[Box annotation data]
------------------------------------------------------------

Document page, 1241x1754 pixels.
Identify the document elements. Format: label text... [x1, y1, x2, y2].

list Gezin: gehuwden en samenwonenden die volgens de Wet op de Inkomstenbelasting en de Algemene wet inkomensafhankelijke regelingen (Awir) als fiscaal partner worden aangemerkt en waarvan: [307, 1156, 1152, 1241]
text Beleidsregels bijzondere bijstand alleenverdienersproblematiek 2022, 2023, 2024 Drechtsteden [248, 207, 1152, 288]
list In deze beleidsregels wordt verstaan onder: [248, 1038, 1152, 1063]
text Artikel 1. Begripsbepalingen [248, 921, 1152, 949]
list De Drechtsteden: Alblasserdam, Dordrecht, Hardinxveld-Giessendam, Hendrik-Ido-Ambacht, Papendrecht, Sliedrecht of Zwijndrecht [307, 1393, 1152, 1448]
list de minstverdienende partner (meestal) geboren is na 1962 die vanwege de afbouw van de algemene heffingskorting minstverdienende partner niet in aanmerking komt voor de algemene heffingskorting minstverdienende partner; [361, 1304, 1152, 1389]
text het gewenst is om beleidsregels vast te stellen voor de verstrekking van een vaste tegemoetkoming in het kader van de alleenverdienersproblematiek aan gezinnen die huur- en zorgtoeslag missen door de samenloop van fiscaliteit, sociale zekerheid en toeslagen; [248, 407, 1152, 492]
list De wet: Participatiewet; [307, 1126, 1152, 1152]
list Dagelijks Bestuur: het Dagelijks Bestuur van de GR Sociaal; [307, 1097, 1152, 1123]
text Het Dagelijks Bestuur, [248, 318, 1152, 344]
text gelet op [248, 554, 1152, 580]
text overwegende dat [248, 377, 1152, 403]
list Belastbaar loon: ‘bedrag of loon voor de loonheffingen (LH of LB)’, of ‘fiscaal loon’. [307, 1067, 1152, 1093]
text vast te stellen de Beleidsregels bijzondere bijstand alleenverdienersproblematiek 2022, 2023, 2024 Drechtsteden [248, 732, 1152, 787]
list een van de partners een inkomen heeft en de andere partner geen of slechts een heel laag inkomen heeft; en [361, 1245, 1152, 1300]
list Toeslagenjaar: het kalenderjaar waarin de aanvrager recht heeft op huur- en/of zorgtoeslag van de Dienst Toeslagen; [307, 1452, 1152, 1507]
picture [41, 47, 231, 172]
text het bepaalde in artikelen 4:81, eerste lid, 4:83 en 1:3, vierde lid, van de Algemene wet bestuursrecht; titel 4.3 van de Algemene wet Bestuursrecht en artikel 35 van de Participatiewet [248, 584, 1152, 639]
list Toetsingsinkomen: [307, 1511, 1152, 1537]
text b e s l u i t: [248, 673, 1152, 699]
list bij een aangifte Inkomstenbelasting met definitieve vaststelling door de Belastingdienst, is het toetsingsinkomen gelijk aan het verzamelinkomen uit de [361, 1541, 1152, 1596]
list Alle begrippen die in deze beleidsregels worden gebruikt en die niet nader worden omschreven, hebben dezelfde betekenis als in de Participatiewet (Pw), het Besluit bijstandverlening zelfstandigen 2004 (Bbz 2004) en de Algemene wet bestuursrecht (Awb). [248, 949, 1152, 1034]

------------------------------------------------------------

WHAT THE TASK ASKS:
Swap every "Participatiewet" in the records for "Bijstandswet" and write the lines out again, leaving everything else unchanged.

THE RESPONSE:
Document page, 1241x1754 pixels.
Identify the document elements. Format: label text... [x1, y1, x2, y2].

list Gezin: gehuwden en samenwonenden die volgens de Wet op de Inkomstenbelasting en de Algemene wet inkomensafhankelijke regelingen (Awir) als fiscaal partner worden aangemerkt en waarvan: [307, 1156, 1152, 1241]
text Beleidsregels bijzondere bijstand alleenverdienersproblematiek 2022, 2023, 2024 Drechtsteden [248, 207, 1152, 288]
list In deze beleidsregels wordt verstaan onder: [248, 1038, 1152, 1063]
text Artikel 1. Begripsbepalingen [248, 921, 1152, 949]
list De Drechtsteden: Alblasserdam, Dordrecht, Hardinxveld-Giessendam, Hendrik-Ido-Ambacht, Papendrecht, Sliedrecht of Zwijndrecht [307, 1393, 1152, 1448]
list de minstverdienende partner (meestal) geboren is na 1962 die vanwege de afbouw van de algemene heffingskorting minstverdienende partner niet in aanmerking komt voor de algemene heffingskorting minstverdienende partner; [361, 1304, 1152, 1389]
text het gewenst is om beleidsregels vast te stellen voor de verstrekking van een vaste tegemoetkoming in het kader van de alleenverdienersproblematiek aan gezinnen die huur- en zorgtoeslag missen door de samenloop van fiscaliteit, sociale zekerheid en toeslagen; [248, 407, 1152, 492]
list De wet: Bijstandswet; [307, 1126, 1152, 1152]
list Dagelijks Bestuur: het Dagelijks Bestuur van de GR Sociaal; [307, 1097, 1152, 1123]
text Het Dagelijks Bestuur, [248, 318, 1152, 344]
text gelet op [248, 554, 1152, 580]
text overwegende dat [248, 377, 1152, 403]
list Belastbaar loon: ‘bedrag of loon voor de loonheffingen (LH of LB)’, of ‘fiscaal loon’. [307, 1067, 1152, 1093]
text vast te stellen de Beleidsregels bijzondere bijstand alleenverdienersproblematiek 2022, 2023, 2024 Drechtsteden [248, 732, 1152, 787]
list een van de partners een inkomen heeft en de andere partner geen of slechts een heel laag inkomen heeft; en [361, 1245, 1152, 1300]
list Toeslagenjaar: het kalenderjaar waarin de aanvrager recht heeft op huur- en/of zorgtoeslag van de Dienst Toeslagen; [307, 1452, 1152, 1507]
picture [41, 47, 231, 172]
text het bepaalde in artikelen 4:81, eerste lid, 4:83 en 1:3, vierde lid, van de Algemene wet bestuursrecht; titel 4.3 van de Algemene wet Bestuursrecht en artikel 35 van de Bijstandswet [248, 584, 1152, 639]
list Toetsingsinkomen: [307, 1511, 1152, 1537]
text b e s l u i t: [248, 673, 1152, 699]
list bij een aangifte Inkomstenbelasting met definitieve vaststelling door de Belastingdienst, is het toetsingsinkomen gelijk aan het verzamelinkomen uit de [361, 1541, 1152, 1596]
list Alle begrippen die in deze beleidsregels worden gebruikt en die niet nader worden omschreven, hebben dezelfde betekenis als in de Bijstandswet (Pw), het Besluit bijstandverlening zelfstandigen 2004 (Bbz 2004) en de Algemene wet bestuursrecht (Awb). [248, 949, 1152, 1034]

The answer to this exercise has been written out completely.